I should like to turn now to constitutional reform. For some time the wish of Hong Kong was indistinct on how representative government should develop. There was no clear view about how the proportion and totals of elected and other representatives to compose LEGCO should be made. The Government argued, and it is understandable that they should still argue, that due regard must be given not only to any emerging consensus, but also to the likely impact of any decision upon China and what that impact might mean for the continuity of approach up to 1997 and beyond.

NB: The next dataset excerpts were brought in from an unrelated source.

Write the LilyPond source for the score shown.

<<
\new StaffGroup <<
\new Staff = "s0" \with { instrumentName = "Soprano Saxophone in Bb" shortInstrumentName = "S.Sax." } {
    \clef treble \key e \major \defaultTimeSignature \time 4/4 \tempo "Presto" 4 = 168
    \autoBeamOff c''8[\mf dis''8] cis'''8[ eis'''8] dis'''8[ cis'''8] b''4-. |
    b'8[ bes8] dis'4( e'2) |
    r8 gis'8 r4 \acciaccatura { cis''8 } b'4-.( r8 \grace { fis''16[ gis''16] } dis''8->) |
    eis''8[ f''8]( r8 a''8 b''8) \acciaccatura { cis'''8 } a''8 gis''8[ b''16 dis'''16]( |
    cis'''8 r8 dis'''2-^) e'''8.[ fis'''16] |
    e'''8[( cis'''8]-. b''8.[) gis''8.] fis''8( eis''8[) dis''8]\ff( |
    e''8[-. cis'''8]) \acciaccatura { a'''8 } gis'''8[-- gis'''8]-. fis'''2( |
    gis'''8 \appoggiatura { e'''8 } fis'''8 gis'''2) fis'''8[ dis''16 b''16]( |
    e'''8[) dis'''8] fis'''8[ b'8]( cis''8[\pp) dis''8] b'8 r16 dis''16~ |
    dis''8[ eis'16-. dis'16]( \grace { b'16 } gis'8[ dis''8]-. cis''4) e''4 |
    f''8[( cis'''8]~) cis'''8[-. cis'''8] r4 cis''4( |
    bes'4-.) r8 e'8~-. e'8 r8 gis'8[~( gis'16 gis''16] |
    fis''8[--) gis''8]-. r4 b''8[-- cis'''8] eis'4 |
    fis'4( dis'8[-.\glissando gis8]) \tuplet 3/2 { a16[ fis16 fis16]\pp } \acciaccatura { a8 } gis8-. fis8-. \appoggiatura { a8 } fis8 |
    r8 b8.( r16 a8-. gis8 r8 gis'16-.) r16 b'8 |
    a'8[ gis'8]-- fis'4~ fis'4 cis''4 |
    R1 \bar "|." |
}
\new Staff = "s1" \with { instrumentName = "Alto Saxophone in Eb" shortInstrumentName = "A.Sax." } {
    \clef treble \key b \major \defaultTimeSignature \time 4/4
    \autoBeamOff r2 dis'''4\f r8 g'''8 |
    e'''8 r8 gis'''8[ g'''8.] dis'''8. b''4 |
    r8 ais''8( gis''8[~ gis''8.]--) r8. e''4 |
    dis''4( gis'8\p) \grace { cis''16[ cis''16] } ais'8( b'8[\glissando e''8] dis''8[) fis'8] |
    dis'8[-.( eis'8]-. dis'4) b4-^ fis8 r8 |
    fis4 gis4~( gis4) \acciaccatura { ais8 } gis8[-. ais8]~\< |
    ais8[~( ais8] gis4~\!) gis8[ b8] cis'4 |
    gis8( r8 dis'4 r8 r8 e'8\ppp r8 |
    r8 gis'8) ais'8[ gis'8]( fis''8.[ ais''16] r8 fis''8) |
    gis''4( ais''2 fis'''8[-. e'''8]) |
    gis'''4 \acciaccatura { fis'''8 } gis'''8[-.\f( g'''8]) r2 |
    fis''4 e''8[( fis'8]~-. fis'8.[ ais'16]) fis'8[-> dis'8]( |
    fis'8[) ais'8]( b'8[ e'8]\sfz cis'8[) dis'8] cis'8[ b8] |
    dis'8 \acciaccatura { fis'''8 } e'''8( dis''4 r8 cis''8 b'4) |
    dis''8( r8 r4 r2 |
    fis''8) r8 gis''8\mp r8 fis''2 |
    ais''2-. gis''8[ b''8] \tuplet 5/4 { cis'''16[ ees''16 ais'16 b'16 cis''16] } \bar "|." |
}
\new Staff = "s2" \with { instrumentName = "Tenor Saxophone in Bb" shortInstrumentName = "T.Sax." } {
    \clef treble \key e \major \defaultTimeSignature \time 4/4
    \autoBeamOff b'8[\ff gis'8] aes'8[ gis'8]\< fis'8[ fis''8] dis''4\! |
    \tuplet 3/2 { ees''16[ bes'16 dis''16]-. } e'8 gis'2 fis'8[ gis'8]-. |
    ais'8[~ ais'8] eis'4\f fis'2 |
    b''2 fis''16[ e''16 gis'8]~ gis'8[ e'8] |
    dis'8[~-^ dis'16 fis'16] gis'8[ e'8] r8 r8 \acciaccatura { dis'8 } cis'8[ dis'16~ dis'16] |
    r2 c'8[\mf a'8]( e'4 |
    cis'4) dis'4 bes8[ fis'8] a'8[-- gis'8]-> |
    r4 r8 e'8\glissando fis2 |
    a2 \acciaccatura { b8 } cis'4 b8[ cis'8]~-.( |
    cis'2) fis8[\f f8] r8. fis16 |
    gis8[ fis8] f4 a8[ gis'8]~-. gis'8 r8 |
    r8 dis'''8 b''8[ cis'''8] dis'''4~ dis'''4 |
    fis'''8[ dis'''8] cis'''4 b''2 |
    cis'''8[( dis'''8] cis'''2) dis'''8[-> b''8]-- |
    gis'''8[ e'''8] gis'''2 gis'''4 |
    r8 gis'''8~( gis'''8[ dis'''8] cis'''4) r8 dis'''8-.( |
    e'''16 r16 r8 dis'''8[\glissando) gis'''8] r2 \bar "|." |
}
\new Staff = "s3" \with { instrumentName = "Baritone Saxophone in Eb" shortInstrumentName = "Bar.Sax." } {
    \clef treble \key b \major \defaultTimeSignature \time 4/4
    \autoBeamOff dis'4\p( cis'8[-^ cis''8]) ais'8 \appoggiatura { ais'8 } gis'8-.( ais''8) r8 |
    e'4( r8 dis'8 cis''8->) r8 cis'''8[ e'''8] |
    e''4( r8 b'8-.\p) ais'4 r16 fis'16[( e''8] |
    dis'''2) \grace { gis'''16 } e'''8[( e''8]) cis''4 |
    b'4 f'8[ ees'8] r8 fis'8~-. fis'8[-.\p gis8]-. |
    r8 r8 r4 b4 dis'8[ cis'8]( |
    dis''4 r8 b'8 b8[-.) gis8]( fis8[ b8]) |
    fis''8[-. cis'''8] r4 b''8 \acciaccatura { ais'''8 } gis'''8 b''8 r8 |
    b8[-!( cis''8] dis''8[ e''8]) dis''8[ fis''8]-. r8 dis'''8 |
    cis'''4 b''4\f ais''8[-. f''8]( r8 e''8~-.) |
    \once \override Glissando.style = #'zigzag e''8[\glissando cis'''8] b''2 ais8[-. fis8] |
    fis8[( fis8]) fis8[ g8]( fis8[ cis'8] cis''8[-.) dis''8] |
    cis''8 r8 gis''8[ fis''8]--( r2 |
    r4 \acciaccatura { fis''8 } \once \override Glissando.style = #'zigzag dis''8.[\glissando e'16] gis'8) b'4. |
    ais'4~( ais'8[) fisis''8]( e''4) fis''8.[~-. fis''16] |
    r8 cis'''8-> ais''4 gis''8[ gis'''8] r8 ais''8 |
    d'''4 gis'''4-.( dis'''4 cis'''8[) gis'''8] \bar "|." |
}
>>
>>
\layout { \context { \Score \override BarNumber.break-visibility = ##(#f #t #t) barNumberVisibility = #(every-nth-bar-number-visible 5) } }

I do not think that we or the Chinese authorities can pretend that the ambiance within which earlier consideration of this issue took place is now the same as it was before 4th June. Not only are the events of those days fresh in all our minds, but since then we have seen dramatic moves towards democracy in eastern Europe. Surely there is a moral dimension in this. It really is difficult to encourage democracy in one part of the world and adopt a more restrained approach in another. Members of LEGCO know that should the Government support their consensus view on constitutional reform, the United Kingdom's opportunity to influence matters if changes are made post 1997 will be non existent. The force of the argument that adopting the consensus, based as it is partially on a degree of hope, is one of risk and of potentially damaging consequence is absolutely clear to me. I do not believe for one minute that it is lost on the people of Hong Kong. The greatest risk is that what we sign now could be unravelled in 1997, doing unique damage to the progressive mechanism of developing democracy and already transferred sovereignty.